Start Selected text

The first hour is also
marred by the fact that quite a few things were set up, and then never
returned to. Characters showed traits and quirks that never paid off,
characters who seemed to be important died without much ceremony or
closure, and all the opening stuff seemed, afterwards, to have been
relatively unimportant, since all that really mattered in the end was
the difficult capture of Kong and the return to NYC.
My hope is that I'll like the film more on a second viewing. That won't
be for a while, not until the DVD, but I liked the first 2 LotR films
far more when I saw them for a second time and then even more on the
extended edition DVDs, so there familiarity bred greater appreciation. I
knew most of the plots of those films too, and spent much of my first
viewing (unintentionally) analyzing how things were happening and
comparing the movies to the books, which clearly sapped my enjoyment.
Whether King Kong, which I knew far less about than the LotR books, will
equally improve with subsequent viewings remains to be seen. I sure hope
so, though, since I feel left out after my lukewarm reaction to a film
with so much potential to be loved.

End Selected text

Set of tasks:
1. According to the King Kong review, what was all that really mattered in the end?
2. Pick up the King Kong review after its final sentence and keep writing it.
The listing below isn't needed here.

Start Listed records

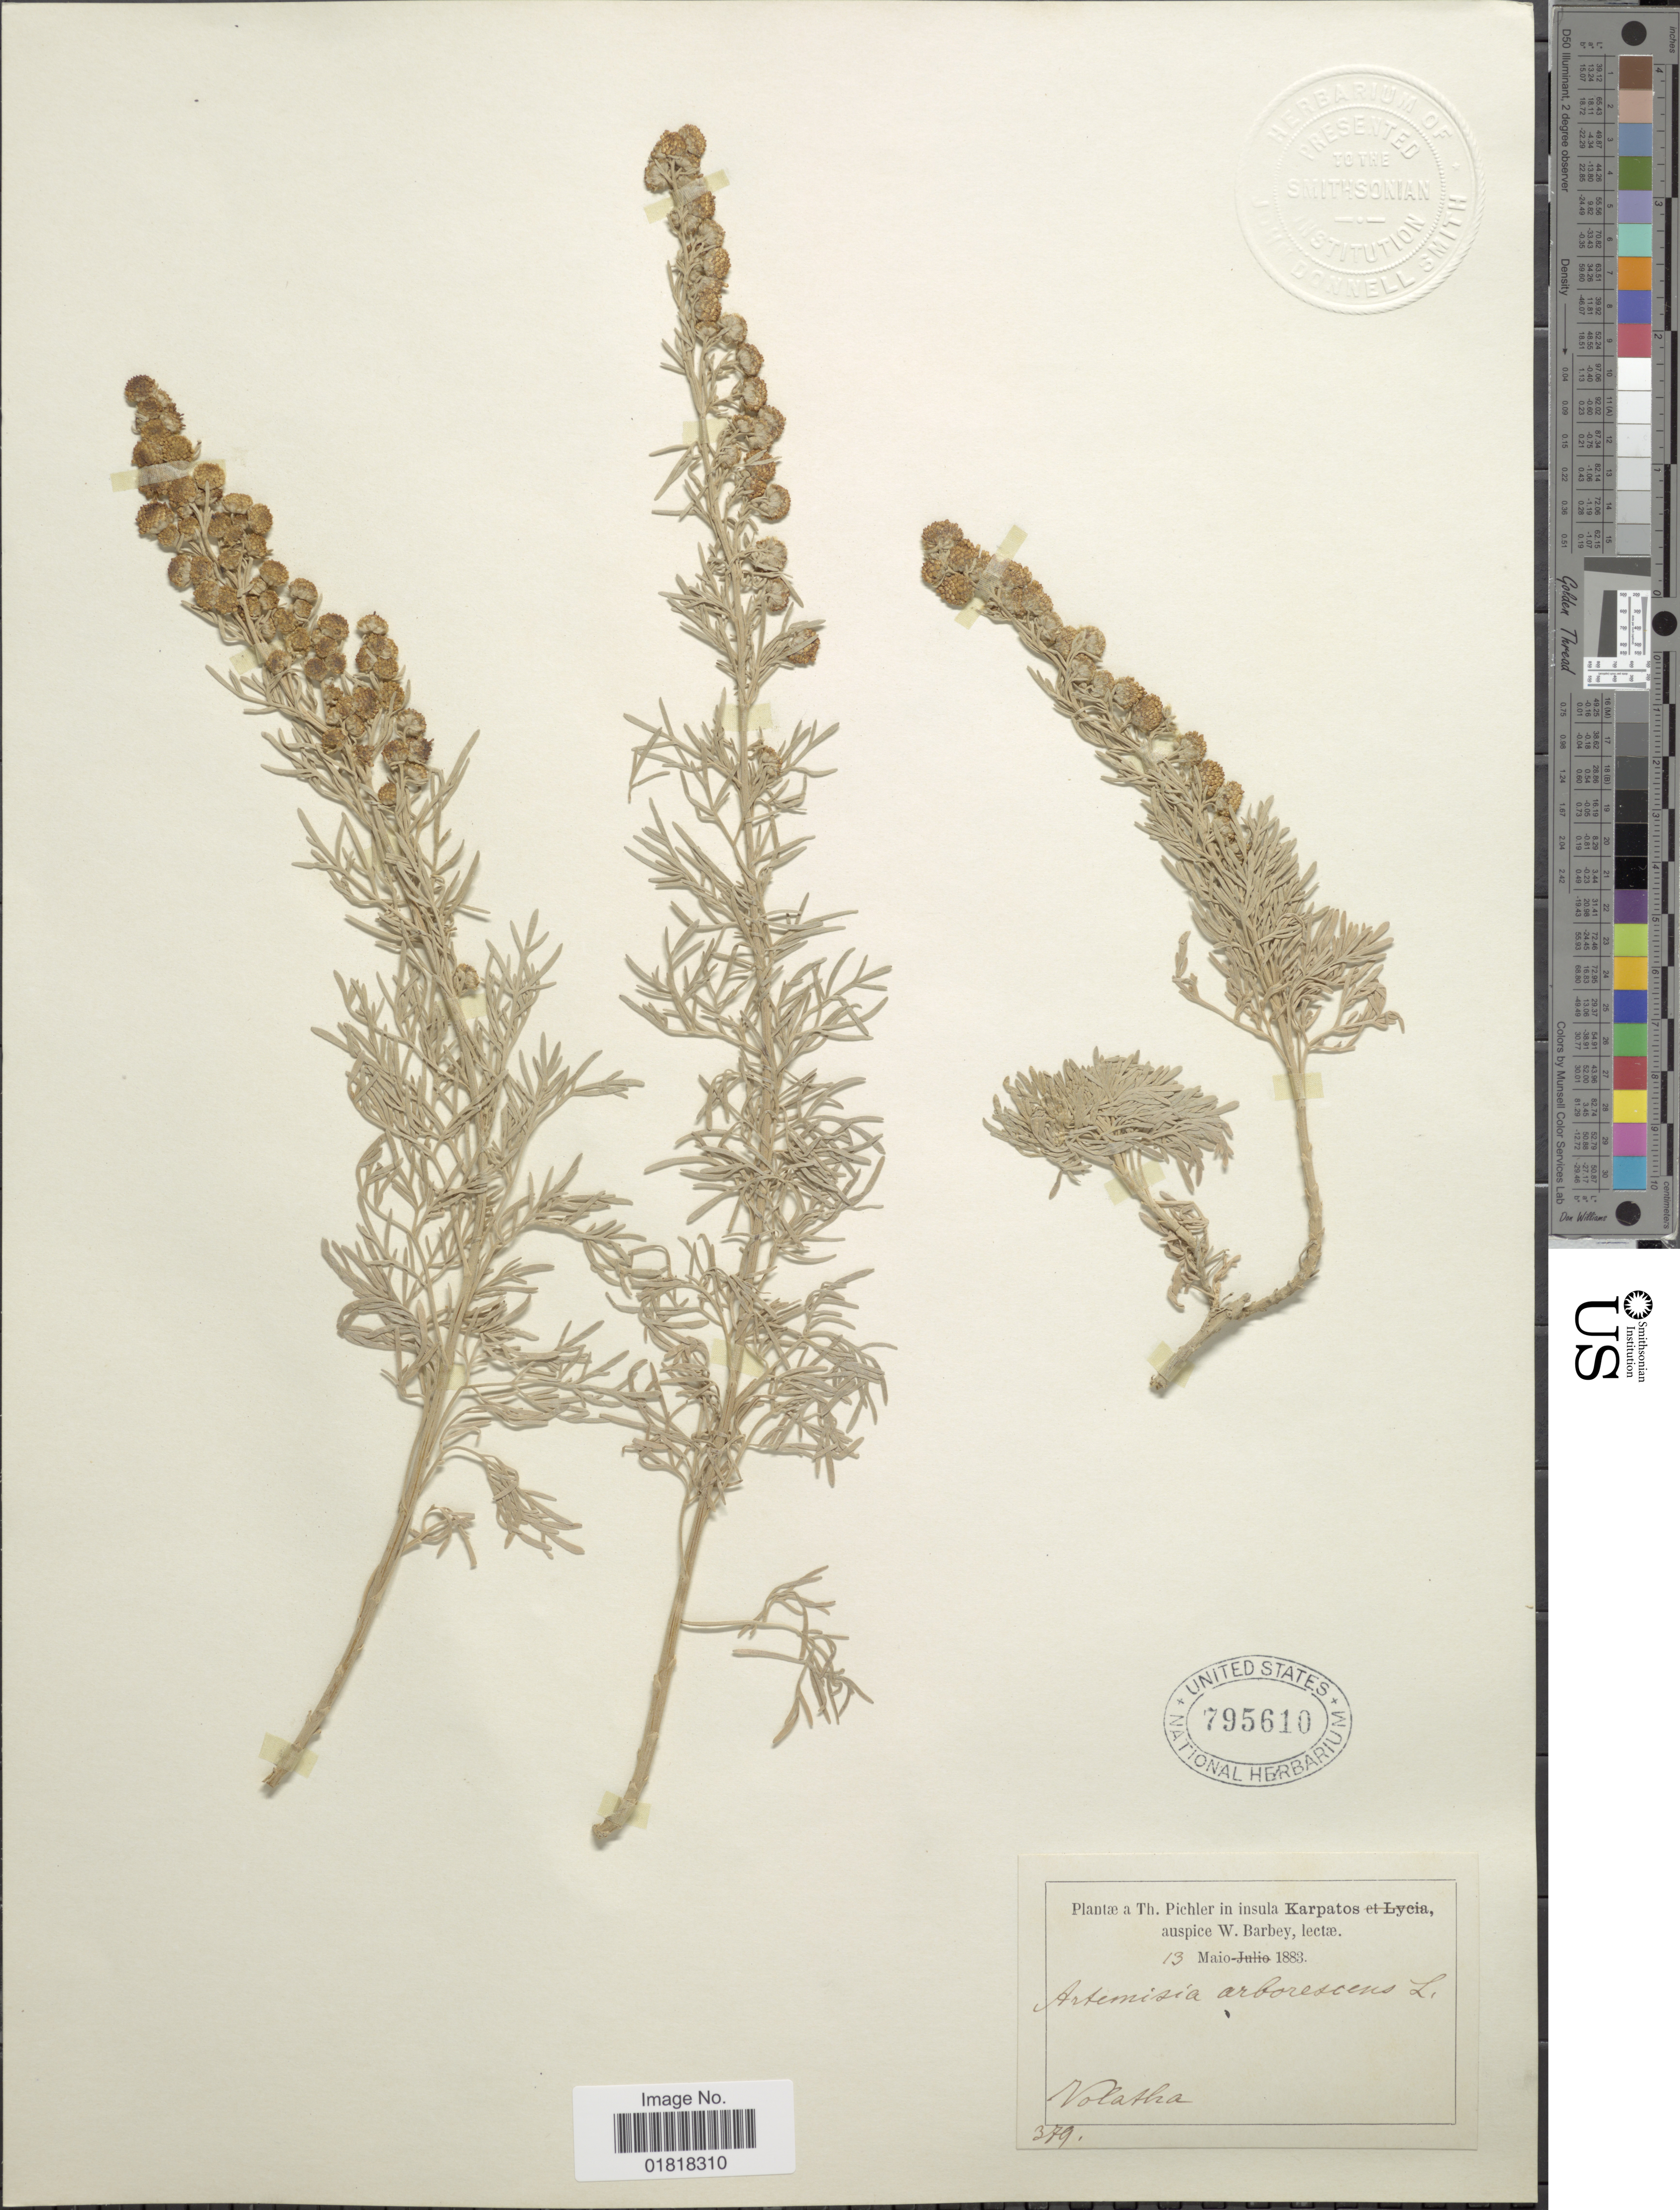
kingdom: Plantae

End Listed records
Start Listed records

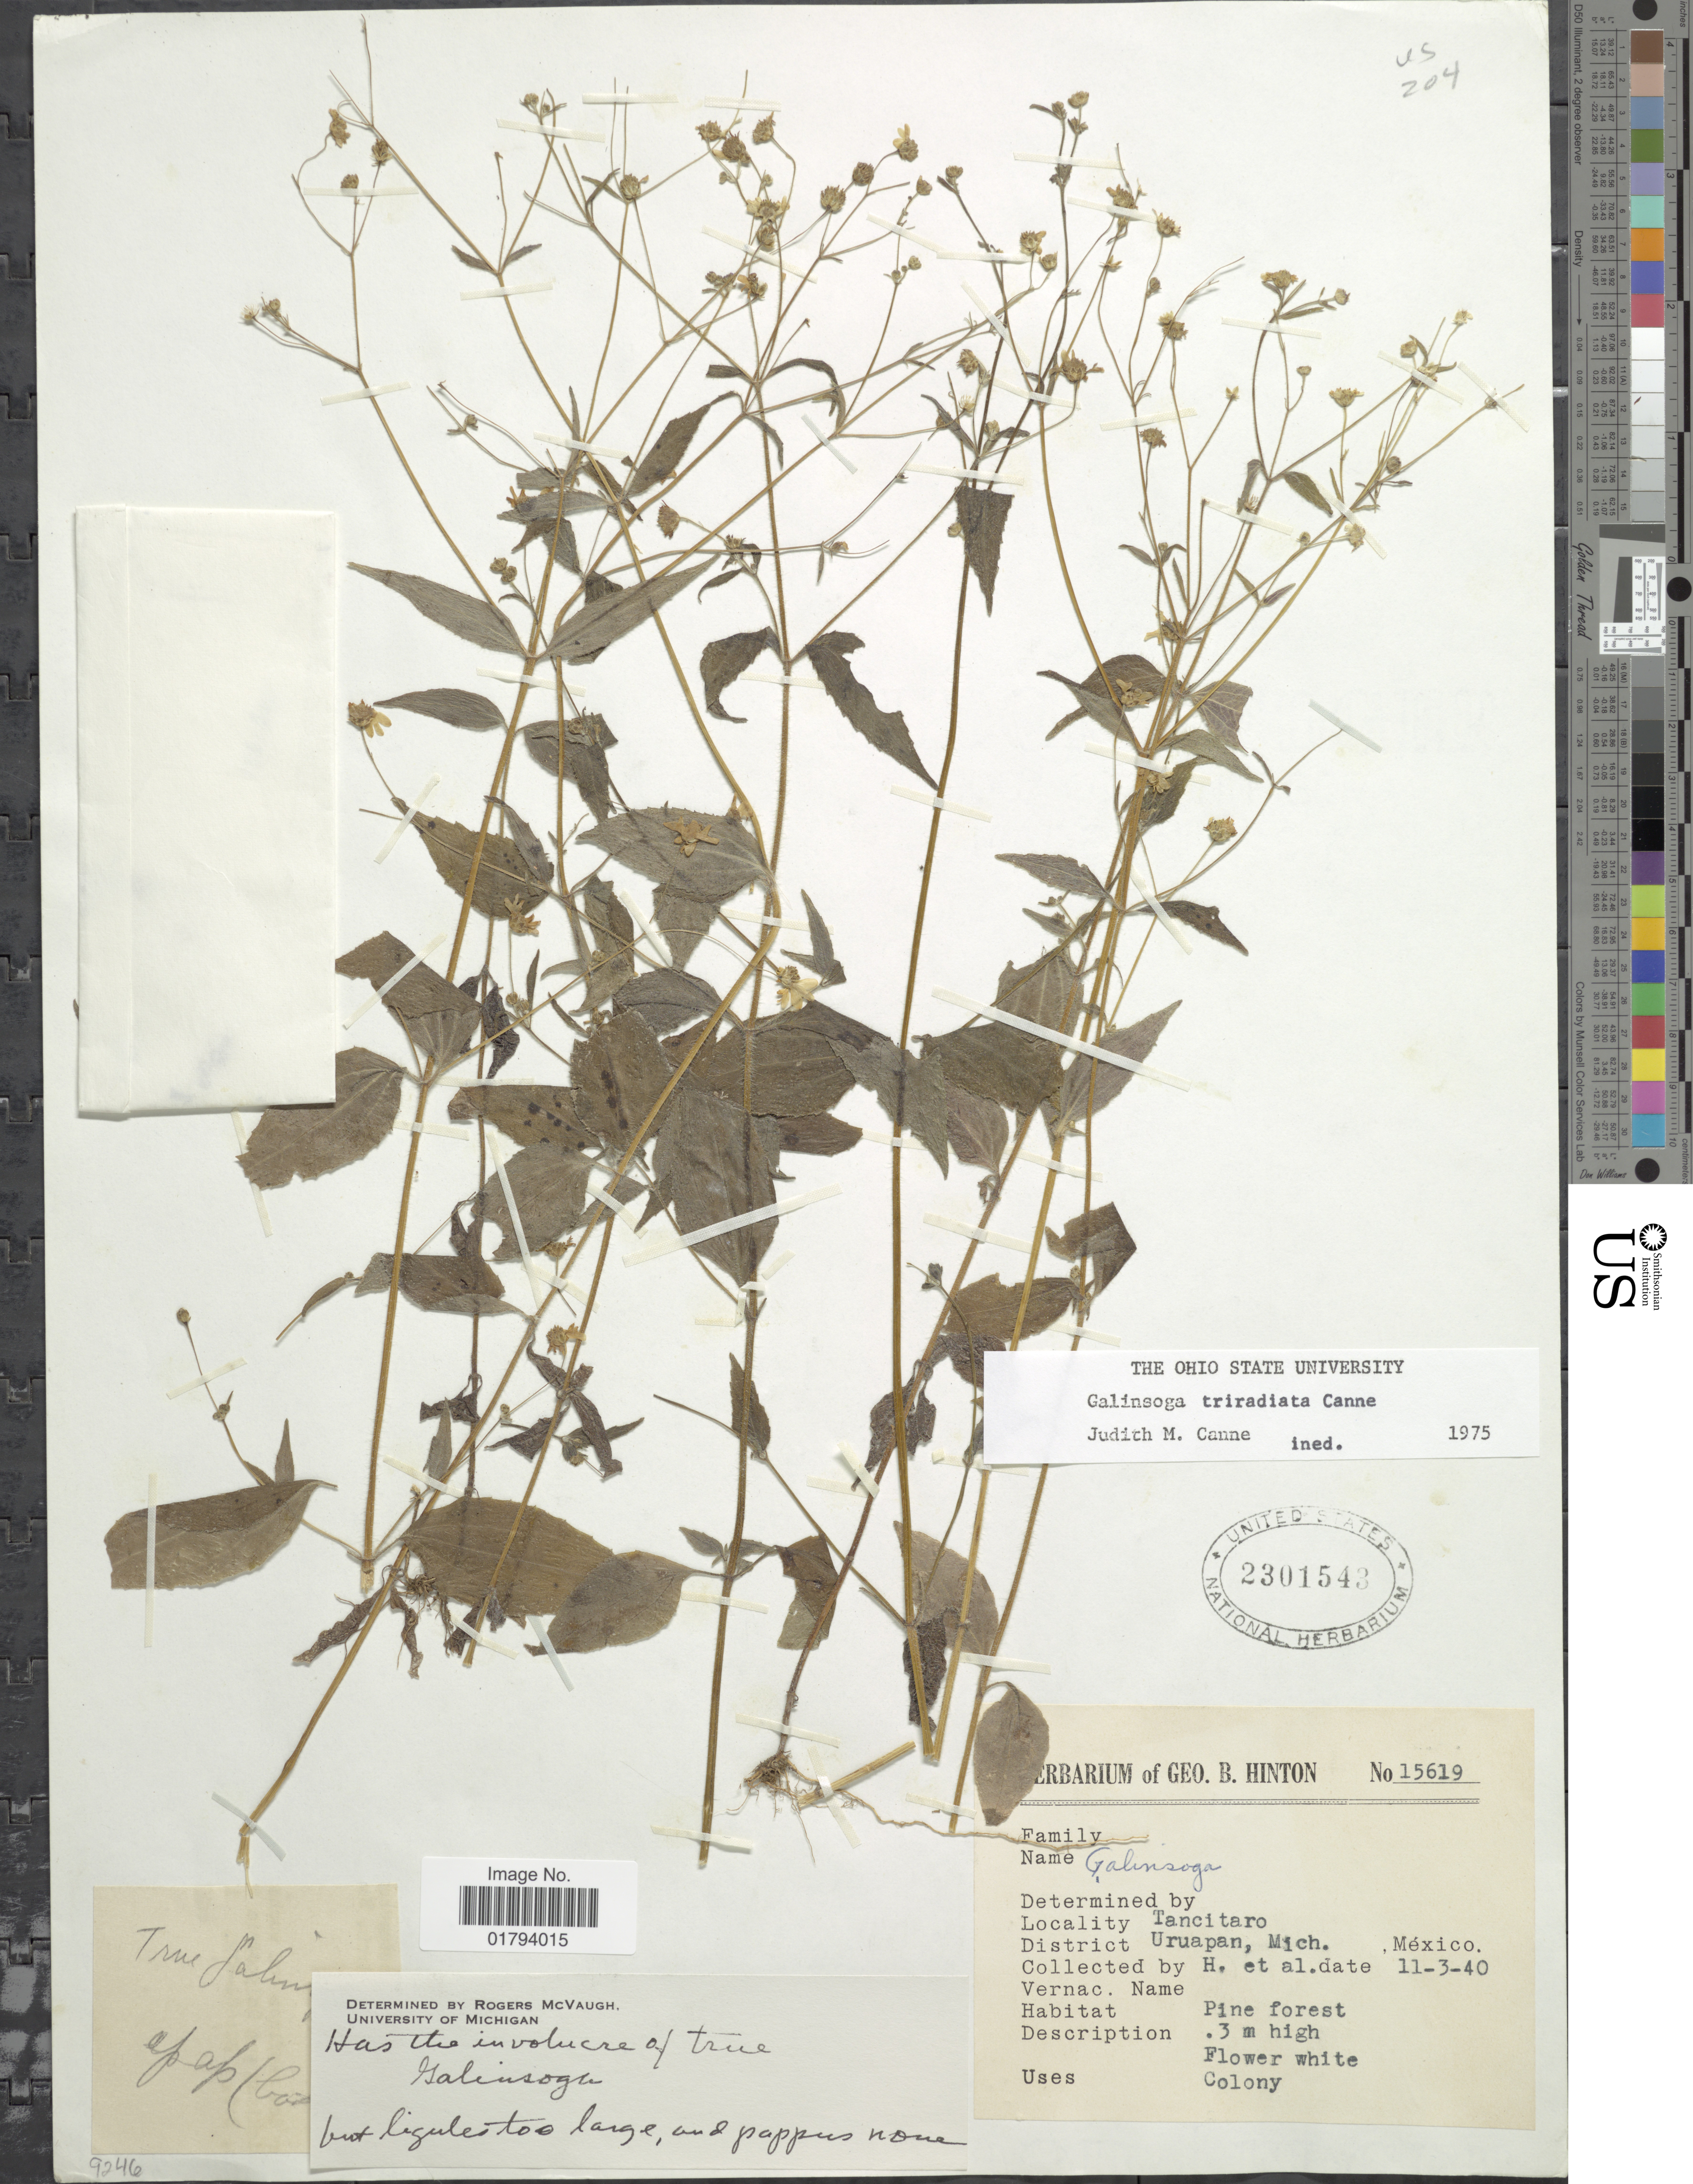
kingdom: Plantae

End Listed records

Results of the exercise:
1. The difficult capture of Kong and the return to NYC.

2.
Pre-Movie Discussion
December
7, 2005
In other upcoming movie
news, there are a bunch of new
King Kong film clips that I'm not even considering watching, since I
want to enjoy my actual cinematic viewing to the fullest possible
extent. I know way too much about the movie already, mostly due to
watching everyone of the ongoing production diaries. KK reviews are
coming online too, and thus far they are little short of rapturous;
12/12 positive on RT thus far, and with taglines like these, they're
certainly not going to have much trouble filling the movie posters out
with good quotes:
"Peter Jackson's
King Kong is the most thrilling, soulful monster picture ever made. At
last, it can be said without irony -- I laughed, I cried."
-- Jami Bernard, NEW YORK DAILY NEWS
"This is spectacle filmmaking at its best, where a director is in
tune with the story's underlying emotions and his own boyish love for
adventure fantasy."
-- Kirk Honeycutt, HOLLYWOOD REPORTER
"King Kong will further Jackson's reputation as the leading
visionary among fantasy filmmakers and it restores the Empire State
Building to the stately glory of its past."
-- Jack Mathews, NEW YORK DAILY NEWS
"What's up on screen is rarely short of staggering."
-- Todd McCarthy, VARIETY
It's opening next
Wednesday, and I am so there.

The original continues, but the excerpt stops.